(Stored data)
Content starts
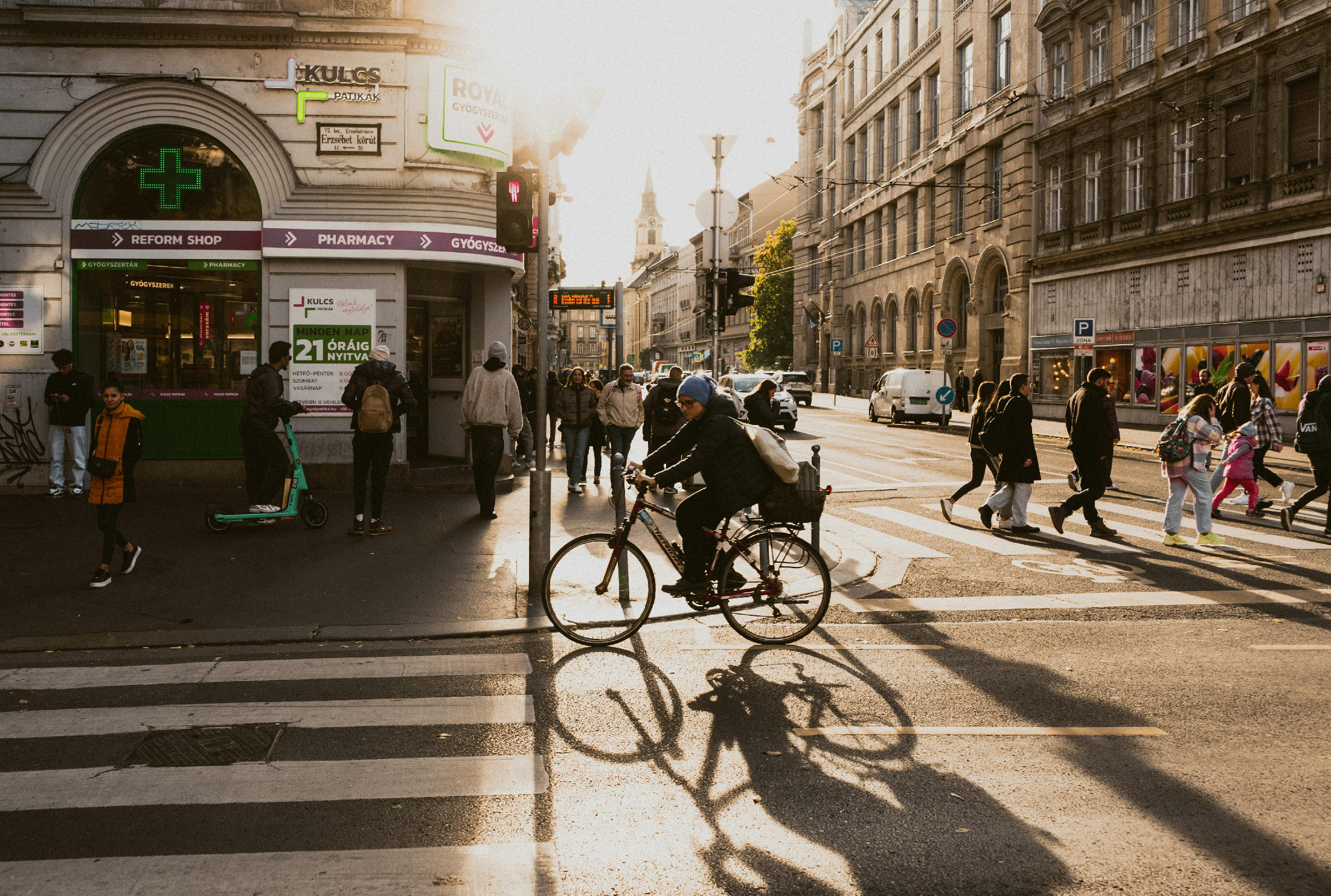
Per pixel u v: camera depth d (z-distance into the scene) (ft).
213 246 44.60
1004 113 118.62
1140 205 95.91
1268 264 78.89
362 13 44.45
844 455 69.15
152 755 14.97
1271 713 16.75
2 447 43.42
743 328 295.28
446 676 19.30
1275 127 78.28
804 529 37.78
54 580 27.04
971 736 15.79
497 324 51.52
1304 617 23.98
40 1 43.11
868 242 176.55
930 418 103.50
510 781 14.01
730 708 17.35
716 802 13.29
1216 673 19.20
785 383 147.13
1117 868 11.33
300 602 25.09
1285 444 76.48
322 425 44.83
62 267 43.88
Content ends
Content starts
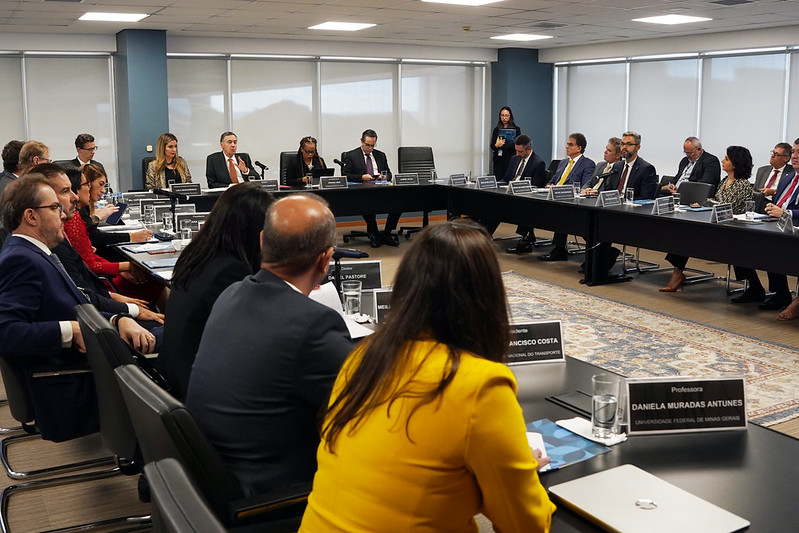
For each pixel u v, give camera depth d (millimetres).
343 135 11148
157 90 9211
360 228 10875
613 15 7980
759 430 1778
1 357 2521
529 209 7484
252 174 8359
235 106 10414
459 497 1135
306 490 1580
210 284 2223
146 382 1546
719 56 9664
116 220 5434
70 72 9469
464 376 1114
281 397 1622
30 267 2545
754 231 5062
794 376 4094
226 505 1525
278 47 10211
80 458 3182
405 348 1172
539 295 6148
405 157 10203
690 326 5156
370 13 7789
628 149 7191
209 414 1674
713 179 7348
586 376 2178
Content ends
DIRECTIONS FOR THIS TASK
Looking at the data above, return every line from the one with "235 106 10414" down to the one with "586 376 2178", exactly and inclusively.

RESULT OF THIS TASK
235 106 10414
459 497 1135
306 490 1580
210 284 2223
146 382 1546
719 56 9664
116 220 5434
70 72 9469
464 376 1114
281 397 1622
30 267 2545
754 231 5062
794 376 4094
226 505 1525
278 47 10211
80 458 3182
405 348 1172
539 295 6148
405 157 10203
690 326 5156
370 13 7789
628 149 7191
209 414 1674
713 179 7348
586 376 2178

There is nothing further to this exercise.